-- What is needed --
After finding the line that contains "line: (1214, 411) -> (1082, 813), added", give again that line and each one following it, exactly, until the records end.
____________________
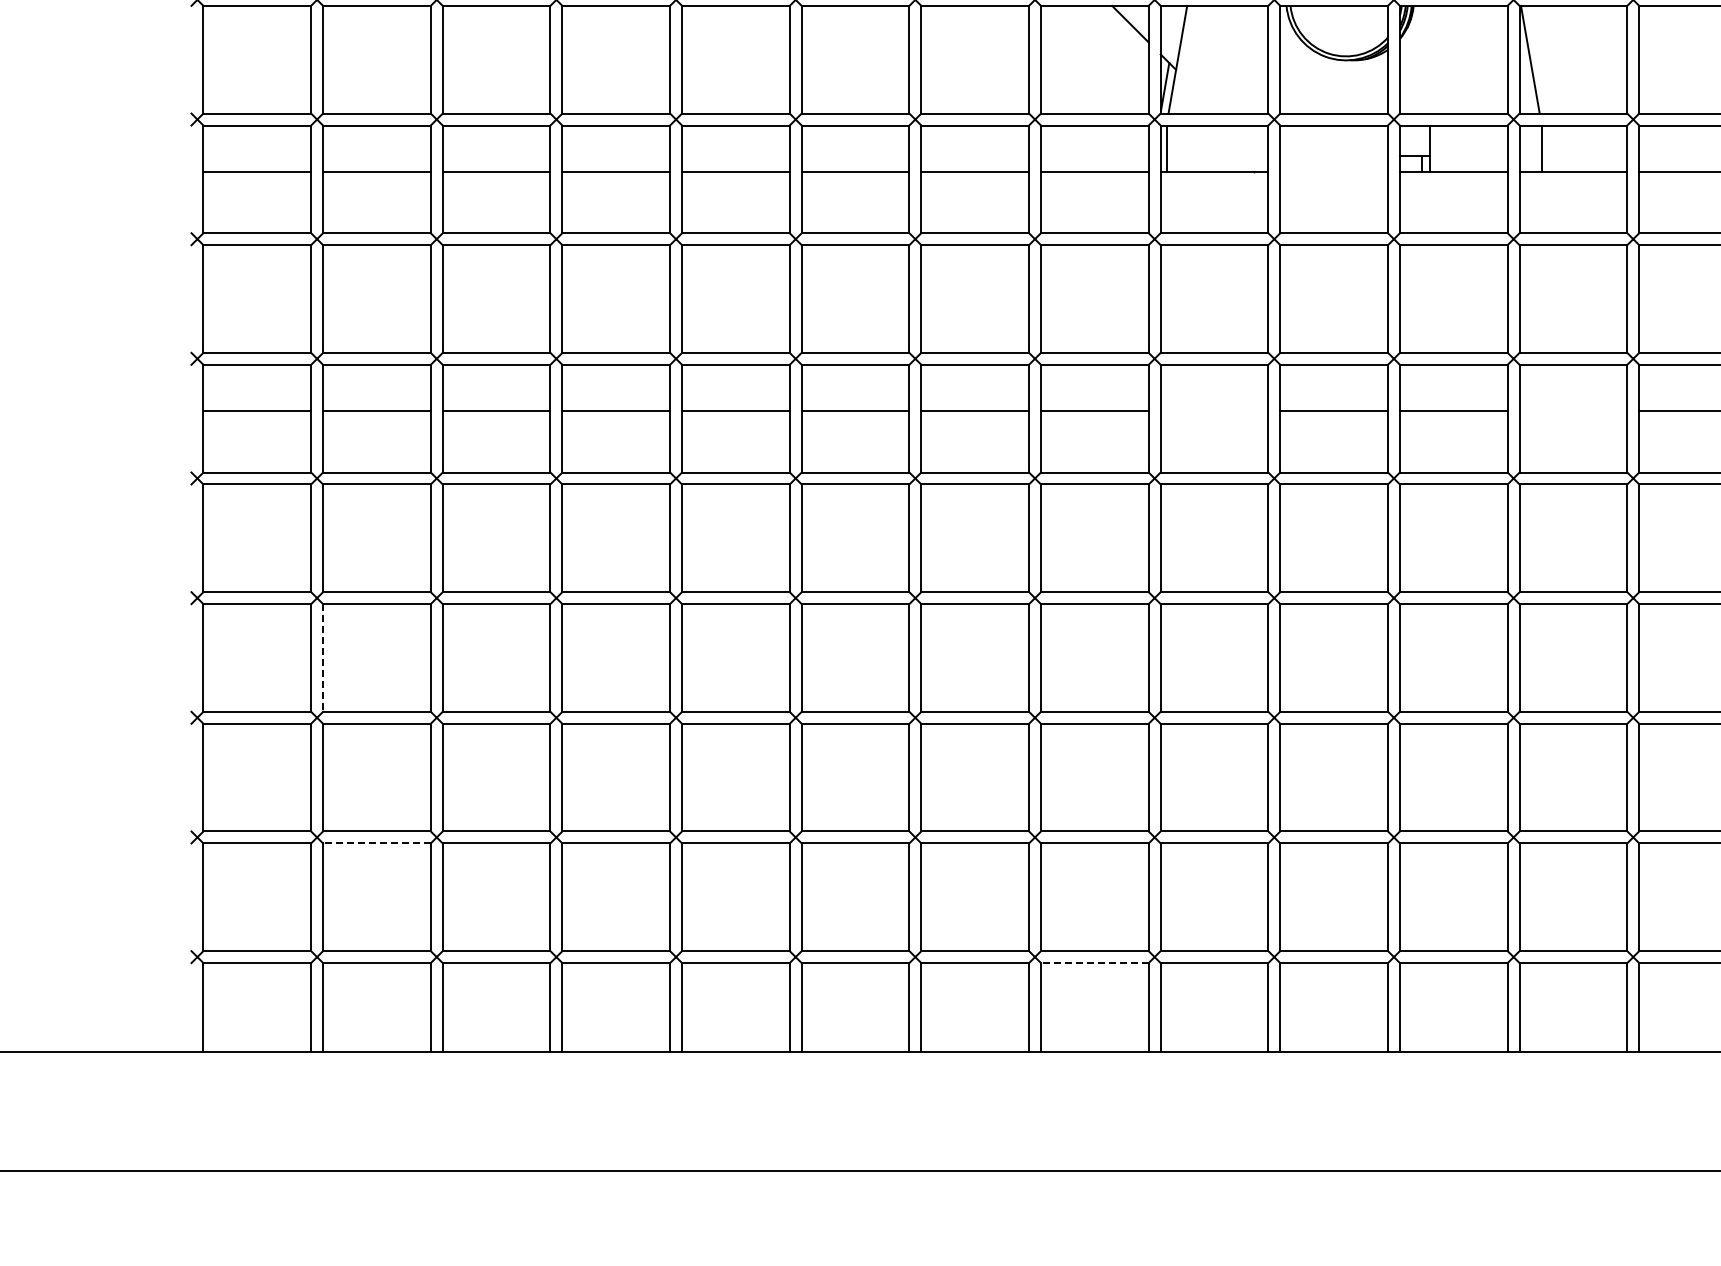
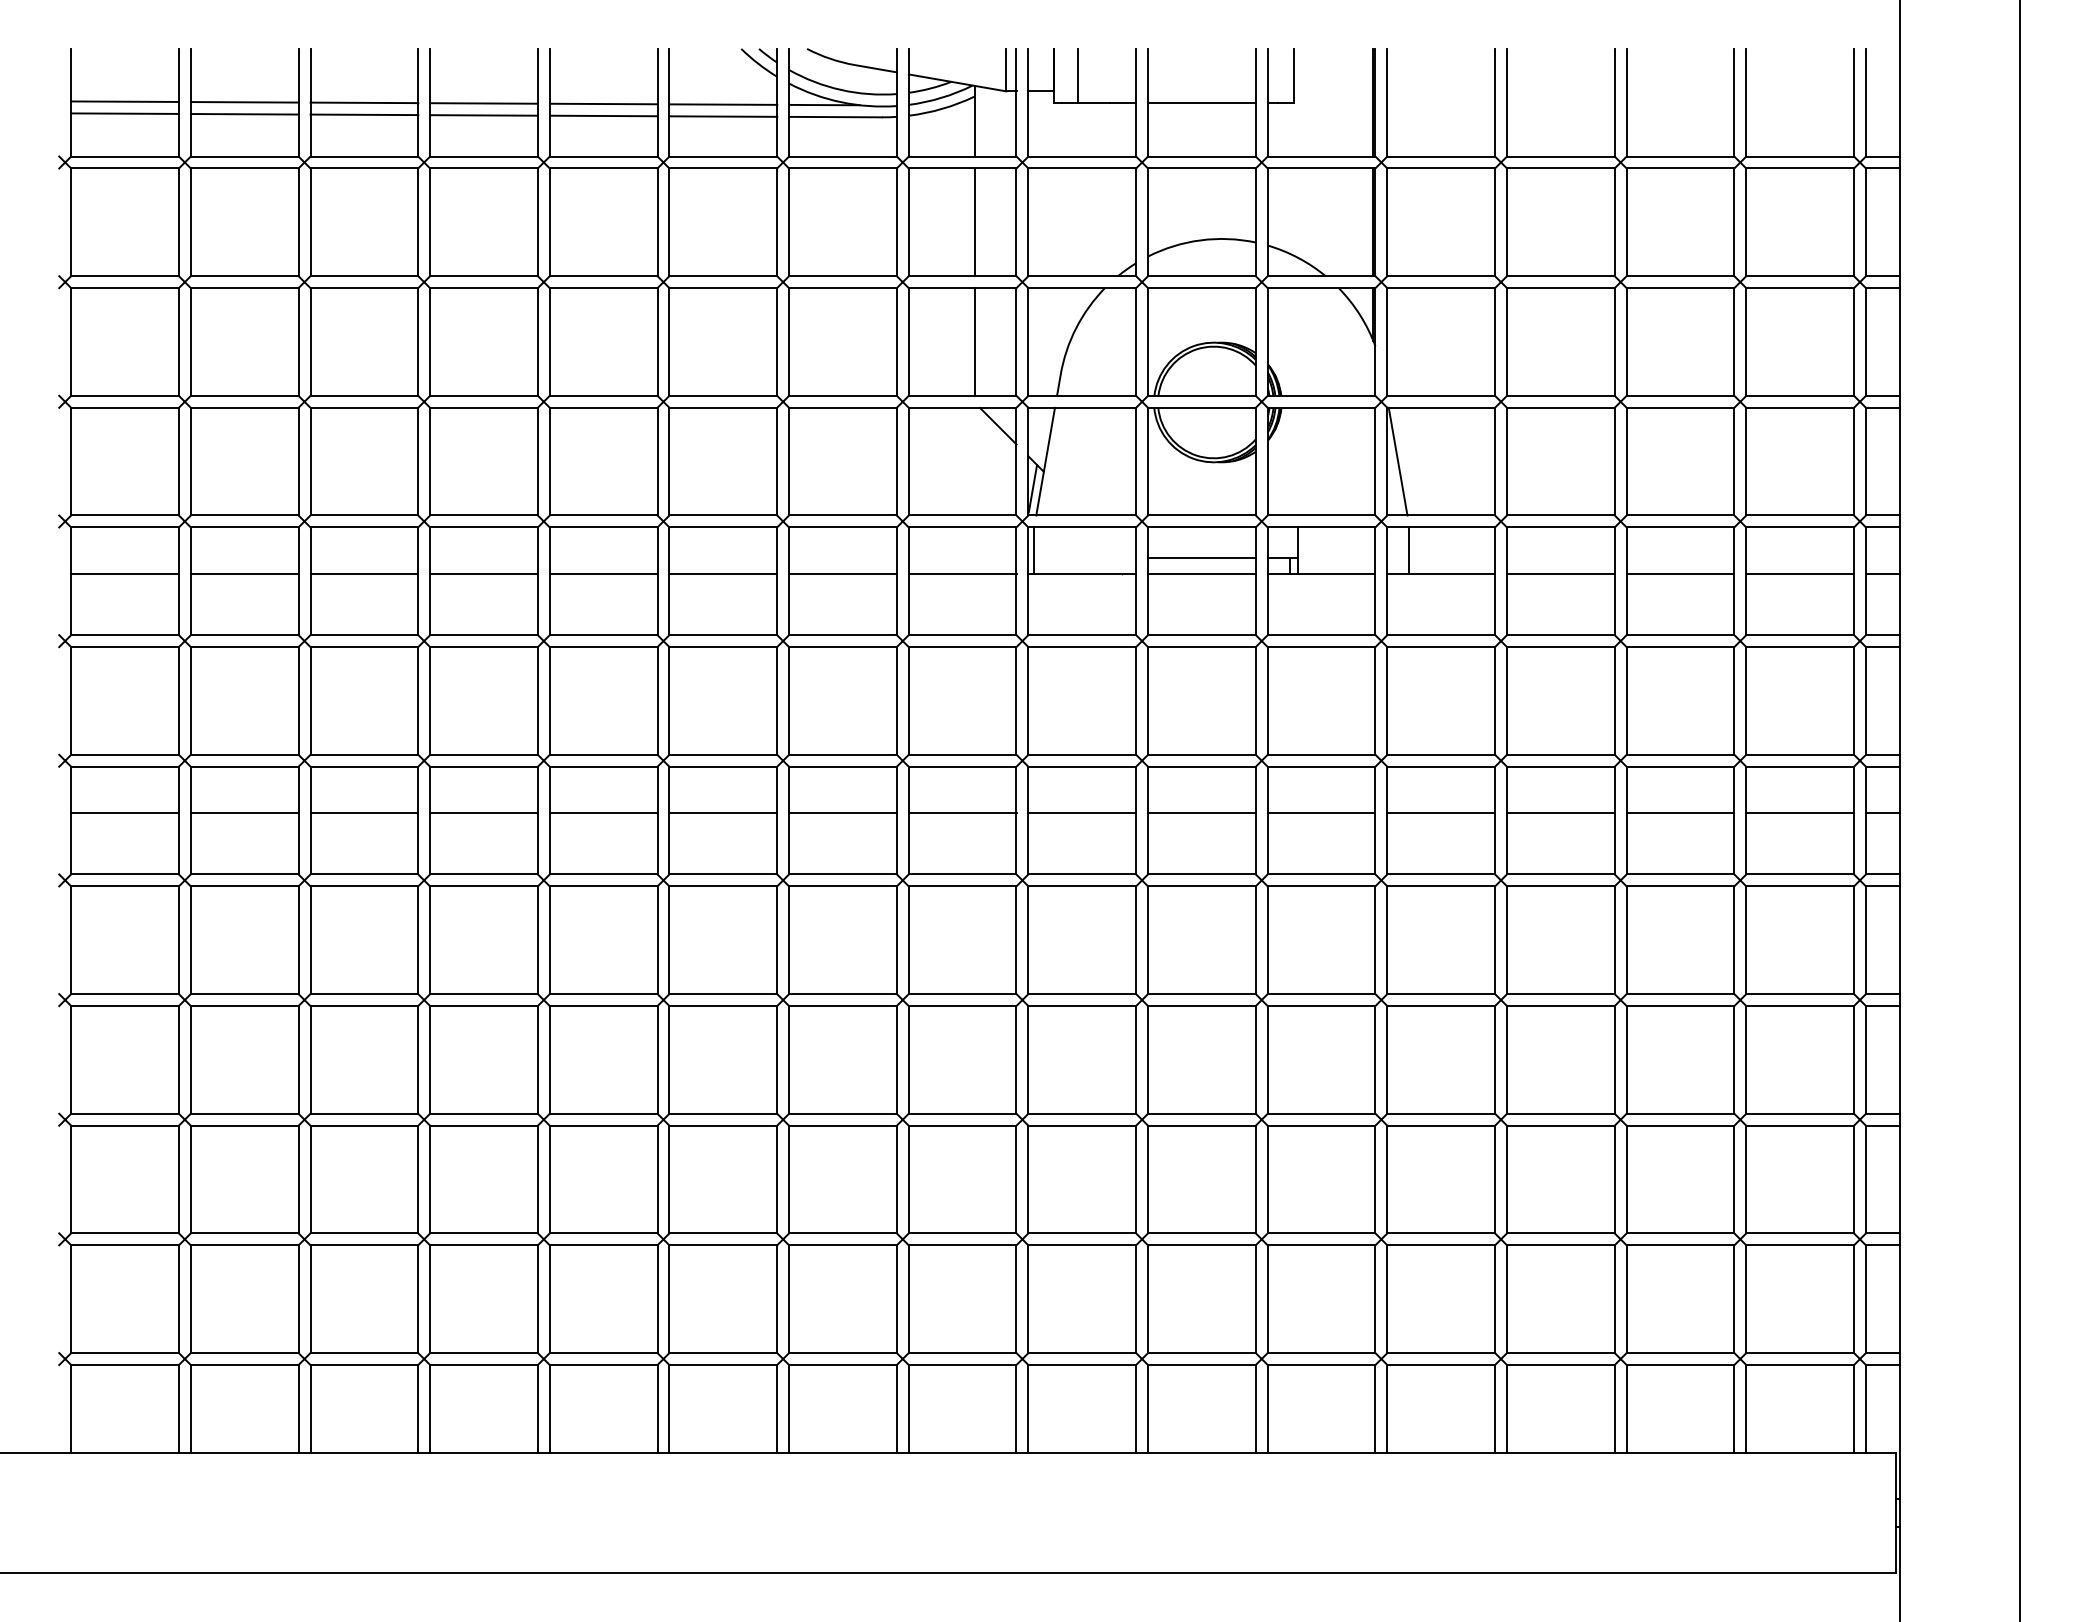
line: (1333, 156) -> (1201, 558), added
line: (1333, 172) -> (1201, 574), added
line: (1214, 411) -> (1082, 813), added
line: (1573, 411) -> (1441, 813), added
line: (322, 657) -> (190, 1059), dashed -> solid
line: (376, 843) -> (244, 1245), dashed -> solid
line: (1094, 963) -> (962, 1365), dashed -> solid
____________________
-- Written response --
line: (1214, 411) -> (1082, 813), added
line: (1573, 411) -> (1441, 813), added
line: (322, 657) -> (190, 1059), dashed -> solid
line: (376, 843) -> (244, 1245), dashed -> solid
line: (1094, 963) -> (962, 1365), dashed -> solid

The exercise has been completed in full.